Acute tetrahydrobiopterin supplementation attenuates sympathetic vasoconstrictor responsiveness in resting and contracting skeletal muscle of healthy rats

Tetrahydrobiopterin (BH4) is an essential cofactor for the production of nitric oxide (NO) and supplementation with BH4 improves NO‐dependent vasodilation. NO also reduces sympathetic vasoconstrictor responsiveness in resting and contracting skeletal muscle. Thus, we hypothesized that supplementation with BH4 would blunt sympathetic vasoconstrictor responsiveness in resting and contracting skeletal muscle. Sprague‐Dawley rats (n = 15, 399 ± 57 g) were anesthetized and instrumented with an indwelling brachial artery catheter, femoral artery flow probe, and a stimulating electrode on the lumbar sympathetic chain. Triceps surae muscles were stimulated to contract rhythmically at 30% and 60% of maximal contractile force (MCF). The percentage change of femoral vascular conductance (%FVC) in response to sympathetic stimulations delivered at 2 and 5 Hz was determined at rest and during muscle contraction in control and acute BH4 supplementation (20 mg·kg−1 + 10 mg·kg−1·h−1, IA) conditions. BH4 reduced (P < 0.05) the vasoconstrictor response to sympathetic stimulation (i.e., decrease in FVC) at rest (Control: 2 Hz: −28 ± 5%FVC; 5 Hz: −45 ± 5%; BH4: 2 Hz: −17 ± 4%FVC; 5 Hz: −34 ± 7%FVC) and during muscular contraction at 30% MCF (Control: 2 Hz: −14 ± 6%FVC; 5 Hz: −28 ± 11%; BH4: 2 Hz: −6 ± 6%FVC; 5 Hz: −16 ± 10%) and 60% MCF (Control: 2 Hz: −7 ± 3%FVC; 5 Hz: −16 ± 6%FVC; BH4: 2 Hz: −2 ± 3%FVC; 5 Hz: −11 ± 6%FVC). These data are consistent with our hypothesis that acute BH4 supplementation decreases sympathetic vasoconstrictor responsiveness in resting and contracting skeletal muscle.

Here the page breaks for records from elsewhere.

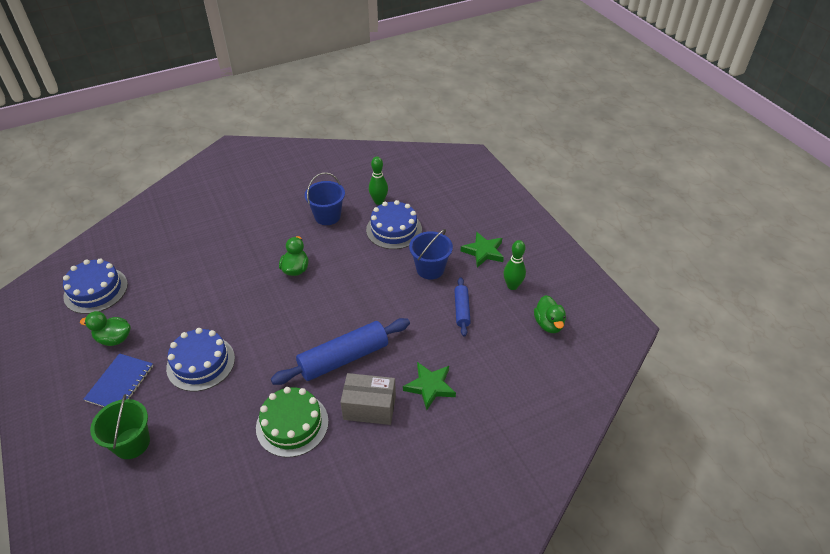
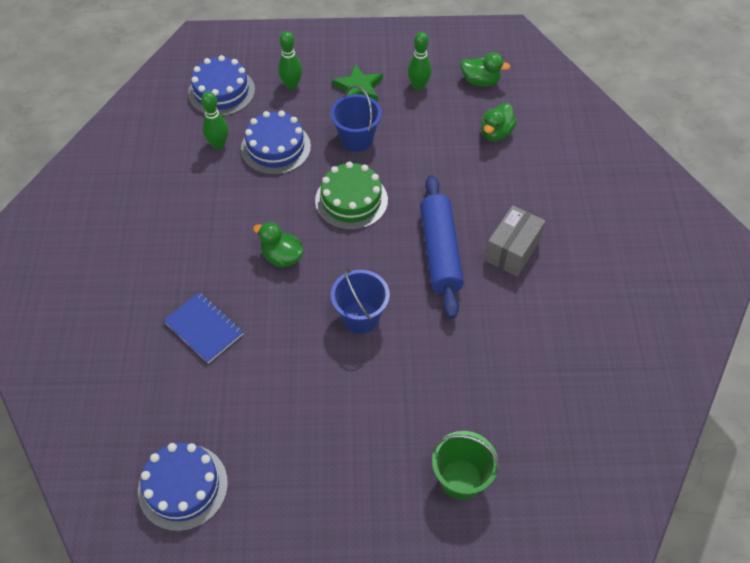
camera: 65 degrees left, 10 degrees up
(114, 339) = (288, 476): green duck -> green duck (496, 133)
(120, 383) = (366, 479): blue notebook -> blue notebook (204, 328)
(201, 363) = (378, 387): blue cake -> blue cake (221, 91)
(292, 424) = (503, 321): green cake -> green cake (351, 200)
(327, 216) = (210, 200): blue bucket -> blue bucket (360, 317)
(430, 386) = (510, 195): green star -> none
(459, 215) = (291, 85): none -> green bowling pin
(461, 310) = (428, 136): blue rolling pin -> none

Hindlimb unweighting does not alter vasoconstrictor responsiveness and nitric oxide‐mediated inhibition of sympathetic vasoconstriction

Physical inactivity increases the risk of cardiovascular disease and may alter sympathetic nervous system control of vascular resistance. Hindlimb unweighting (HU), a rodent model of physical inactivity, has been shown to diminish sympathetic vasoconstrictor responsiveness and reduce NO synthase expression in isolated skeletal muscle blood vessels. Our understanding of the effects of HU on sympathetic vascular regulation in vivo is very limited. The present findings demonstrate that HU did not alter sympathetic vasoconstrictor responsiveness and NO‐mediated inhibition of sympathetic vasoconstriction in resting and contracting skeletal muscle. This study suggests that short‐term physical inactivity does not alter in vivo sympathetic vascular control in the skeletal muscle vascular bed at rest and during contraction.